Definitely a low point, this one is best left to completionists of the Axis event only.
I’ve been going back to some of Al Ewing’s earlier work now that he’s become such a prominent voice in Marvel. Turns out I didn’t go back far enough. This book is not particularly new reader friendly; it’s very much a continuation of his Mighty Avengers run. It also features “different” versions of some of the characters who have been changed in some way by the notoriously bad AXIS event. I haven’t seen this many editors’ notes in a book in a minute. For better or worse, Ewing loves leaning into the continuity of the universe. It makes many of his books richer (Immortal Hulk, The Defenders) but it can also be frustrating at times (SWORD).
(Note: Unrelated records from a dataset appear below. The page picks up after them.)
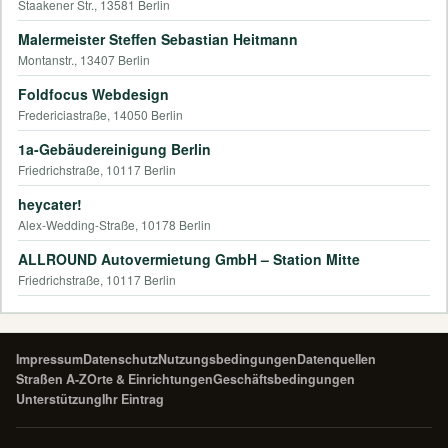
Staakener Str., 13581 Berlin
Malermeister Steffen Sebastian Heitmann
Montanstr., 13407 Berlin
Foldfocus Webdesign
Fredericiastraße, 14050 Berlin
1a-Gebäudereinigung Berlin
Friedrichstraße, 10117 Berlin
heycater!
Alex-Wedding-Straße, 10178 Berlin
ALLROUND Autovermietung GmbH – Station Mitte
Friedrichstraße, 10117 Berlin
Impressum
Datenschutz
Nutzungsbedingungen
Datenquellen
Straßen A-Z
Orte & Einrichtungen
Geschäftsbedingungen
Unterstützung
Ihr Eintrag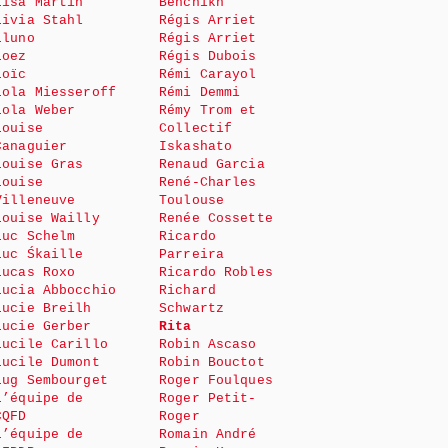
Lisa Martin
Benchikh
Livia Stahl
Régis Arriet
Lluno
Régis Arriet
Loez
Régis Dubois
Loïc
Rémi Carayol
Lola Miesseroff
Rémi Demmi
Lola Weber
Rémy Trom et
Louise
Collectif
Canaguier
Iskashato
Louise Gras
Renaud Garcia
Louise
René-Charles
Villeneuve
Toulouse
Louise Wailly
Renée Cossette
Luc Schelm
Ricardo
Luc Śkaille
Parreira
Lucas Roxo
Ricardo Robles
Lucia Abbocchio
Richard
Lucie Breilh
Schwartz
Lucie Gerber
Rita
Lucile Carillo
Robin Ascaso
Lucile Dumont
Robin Bouctot
Lug Sembourget
Roger Foulques
L’équipe de
Roger Petit-
CQFD
Roger
L’équipe de
Romain André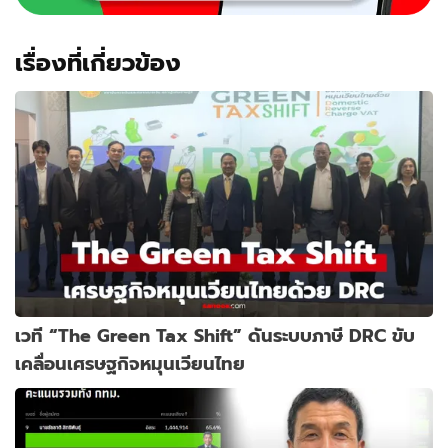
เรื่องที่เกี่ยวข้อง
เวที “The Green Tax Shift” ดันระบบภาษี DRC ขับ
เคลื่อนเศรษฐกิจหมุนเวียนไทย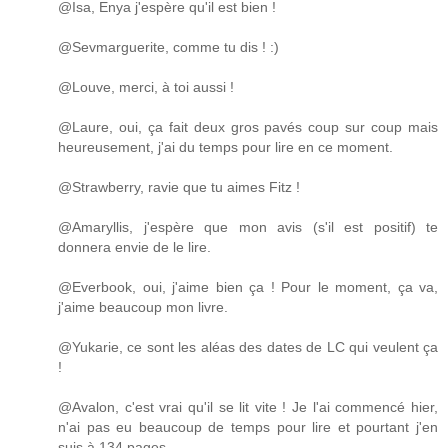
@Isa, Enya j'espère qu'il est bien !
@Sevmarguerite, comme tu dis ! :)
@Louve, merci, à toi aussi !
@Laure, oui, ça fait deux gros pavés coup sur coup mais
heureusement, j'ai du temps pour lire en ce moment.
@Strawberry, ravie que tu aimes Fitz !
@Amaryllis, j'espère que mon avis (s'il est positif) te
donnera envie de le lire.
@Everbook, oui, j'aime bien ça ! Pour le moment, ça va,
j'aime beaucoup mon livre.
@Yukarie, ce sont les aléas des dates de LC qui veulent ça
!
@Avalon, c'est vrai qu'il se lit vite ! Je l'ai commencé hier,
n'ai pas eu beaucoup de temps pour lire et pourtant j'en
suis à 134 pages.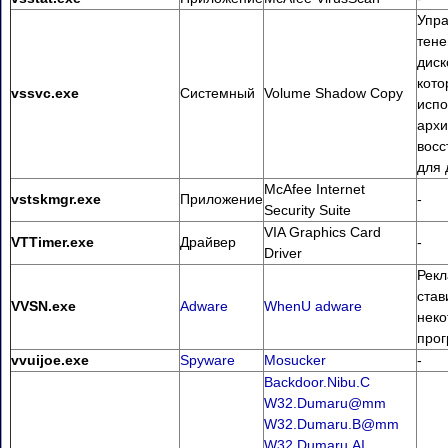
Упра
тене
диск
кото
vssvc.exe
Системный
Volume Shadow Copy
испо
архи
восс
для 
McAfee Internet
vstskmgr.exe
Приложение
-
Security Suite
VIA Graphics Card
VTTimer.exe
Драйвер
-
Driver
Рекл
став
VVSN.exe
Adware
WhenU adware
нек
про
vvuijoe.exe
Spyware
Mosucker
-
Backdoor.Nibu.C
W32.Dumaru@mm
W32.Dumaru.B@mm
W32.Dumaru.AI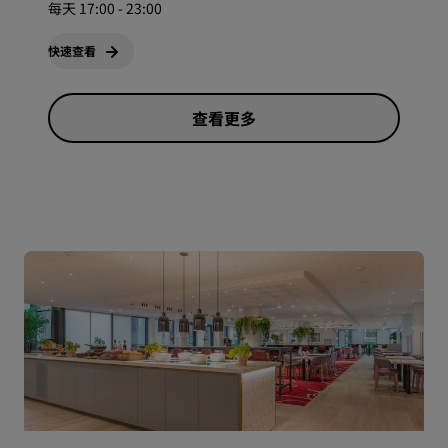
每天 17:00 - 23:00
快速查看
查看更多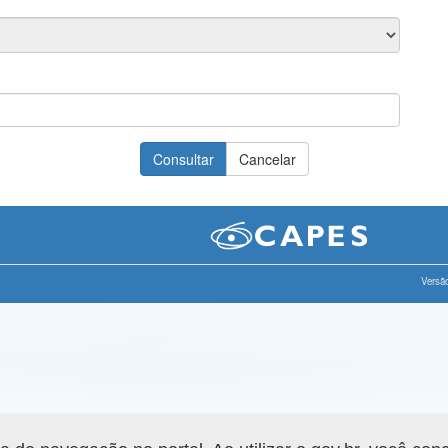
Versão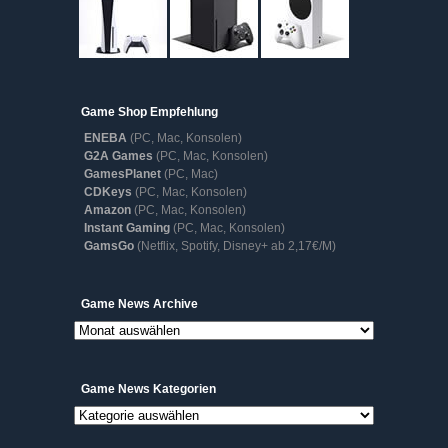
Game Shop Empfehlung
ENEBA
(PC, Mac, Konsolen)
G2A Games
(PC, Mac, Konsolen)
GamesPlanet
(PC, Mac)
CDKeys
(PC, Mac, Konsolen)
Amazon
(PC, Mac, Konsolen)
Instant Gaming
(PC, Mac, Konsolen)
GamsGo
(Netflix, Spotify, Disney+ ab 2,17€/M)
Game
Game News Archive
News
Archive
Game News Kategorien
Game
News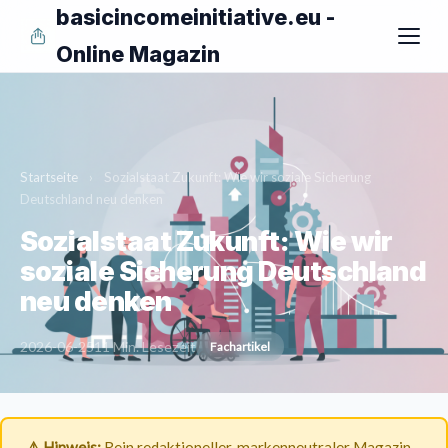
basicincomeinitiative.eu -
Online Magazin
Startseite
›
Sozialstaat Zukunft: Wie wir soziale Sicherung
Deutschland neu denken
Sozialstaat Zukunft: Wie wir
soziale Sicherung Deutschland
neu denken
2026-06-25
11 Min. Lesezeit
Fachartikel
⚠️ Hinweis:
Rein redaktioneller, markenneutraler Magazin-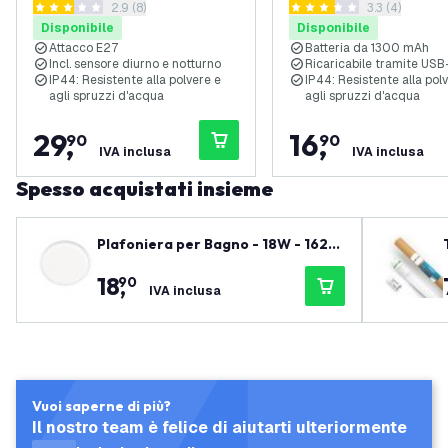
apri il cassetto delle recensioni
2.9 (8)
apri il casset
3.3 (4)
E27 - Nero
150 lumen - 2700K - I
2.9 stelle di valutazione
3.3 stelle di valutazione
Disponibile
Disponibile
Senza Fili - Batteria 
Attacco E27
Batteria da 1300 mAh
mAh - Alluminio - Ner
Incl. sensore diurno e notturno
Ricaricabile tramite US
IP44: Resistente alla polvere e
IP44: Resistente alla pol
agli spruzzi d'acqua
agli spruzzi d'acqua
29
,
16
,
90
90
IVA inclusa
IVA inclusa
Spesso acquistati insieme
Plafoniera per Bagno - 18W - 1620
Lumen - Bianco - Ã˜29 CM - IP44 Im
18
,
90
permeabile - 2700K - Plafoniera L
IVA inclusa
ED
Vuoi saperne di più?
Il nostro team è felice di aiutarti ulteriormente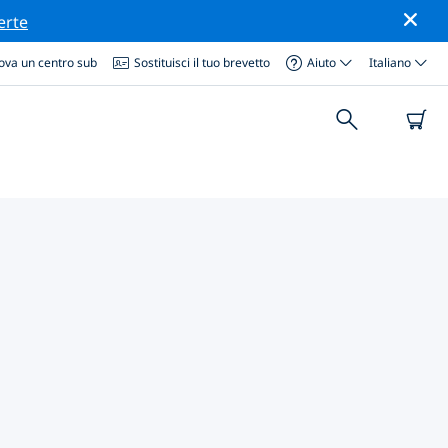
erte
ova un centro sub
Sostituisci il tuo brevetto
Aiuto
Italiano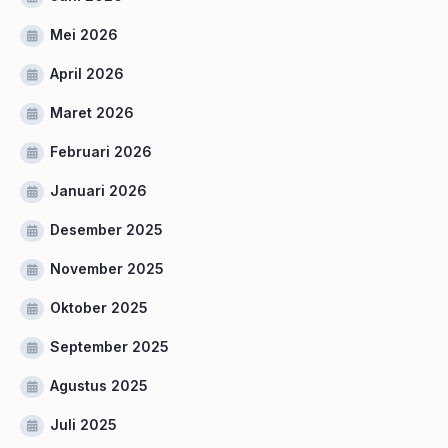
Mei 2026
April 2026
Maret 2026
Februari 2026
Januari 2026
Desember 2025
November 2025
Oktober 2025
September 2025
Agustus 2025
Juli 2025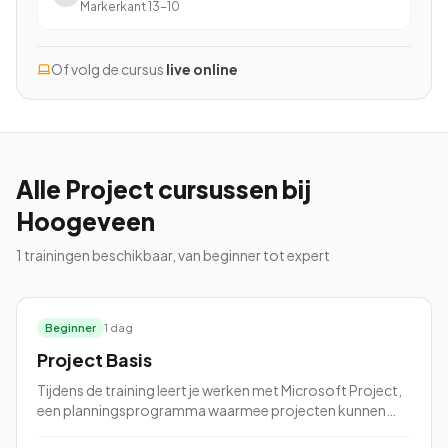
Markerkant 13-10
Of volg de cursus
live online
Bekijk alle cursussen
Bel ons: 023-5513409
Alle
Project
cursussen
bij
Gratis studiegids downloaden
Hoogeveen
1
trainingen beschikbaar, van beginner tot expert
4.8/5
15.000+ deelnemers
Beginner
1 dag
Project Basis
Tijdens de training leert je werken met Microsoft Project,
een planningsprogramma waarmee projecten kunnen
worden gepland en beheerd. Tijdens de cursus leert je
I always liked the various teams of Avengers that have been created, so I decided to have a read of Captain America and the Mighty Avengers: Open for Business (Vol. 1). I wasn't sure what was happening at the start, what with some of the Avengers acting in the opposite way they would usually act (Inverted Avengers, which comes from another storyline); however once I got my head around what was happening, it turned out to be a great read. Moving on to Captain America and the Mighty Avengers: Last Days (Vol. 2) to see how things turn out.
This should not have been a new number one issue. It was weird having a first issue where everyone was out of character because of Axis. And, after the crossover issues, the plot from the previous books continued. This is the least approachable first issue one can find.
I like Al Ewing's character work. I'm not as big a fan of his plots. The crossover's don't help, of course. The art was not good. Pretty sure Luke Ross swiped images from other artists.
This would have been a meh volume 4. It was a failure of a volume 1.
This book starts with a boring tie in to a Marvel event, Axis where some characters have their morality flipped, not a good start to a book. But after that ends it moves into much more interesting space story wise, strong finish has me interested in how this series ends in its next volume.
Art was pretty solid throughout, the Luke Ross issues looked very nice, the Iban Coello ones were pleasant to look at as well.
You add Axis to a "new" series and you get a twenty car pileup of terrible. First off, this is billed as a new series but its a continuation of Mighty Avengers. New readers will be lost. Then on top of it the tie-in to Axis which was awful. The Axis parts here were incredibly lame and I can't imagine who would have enjoyed them. The many villains are all throwaways. The art by Luke Ross was very good though. Overall, a dismal beginning which really isn't.
4/10: In reality, this doesn’t feel like a Captain America story, more of a Mighty Avengers story. Why is that? Because Sam Wilson is already a member of the Mighty Avengers!
There’s a lot of connecting to various events throughout this time period of Marvel Comics (namely Axis), and honestly, the disconnects are too massive to enjoy this as a standalone collection. I’m very disappointed and hope that the second volume of this run can salvage it.
The first half deals with the event Axis, which is fine if your reading that Event. I gave 3 star because it was an easy read and I'm exciting to see what happens with this team. I don't know the other characters as well but I love Luke Cage and hope to see more of him and his family.
Barely digestible. Apparently tied in to other stories not in this collection, so you finish an issue with a Big Problem, and Big Problem is resolved in some other series. Also, who are all these new heroes?
Vol. 1 is pretty good, the artwork and color uses were great. Like the stories, the good vs the good/bad Avengers. Then everyone works together to defeat evil. Works every time.
I didn't enjoy this comic as much as other comics. It referenced so many other comics that it became confusing. The part with the Beyond Corporation was also a little odd.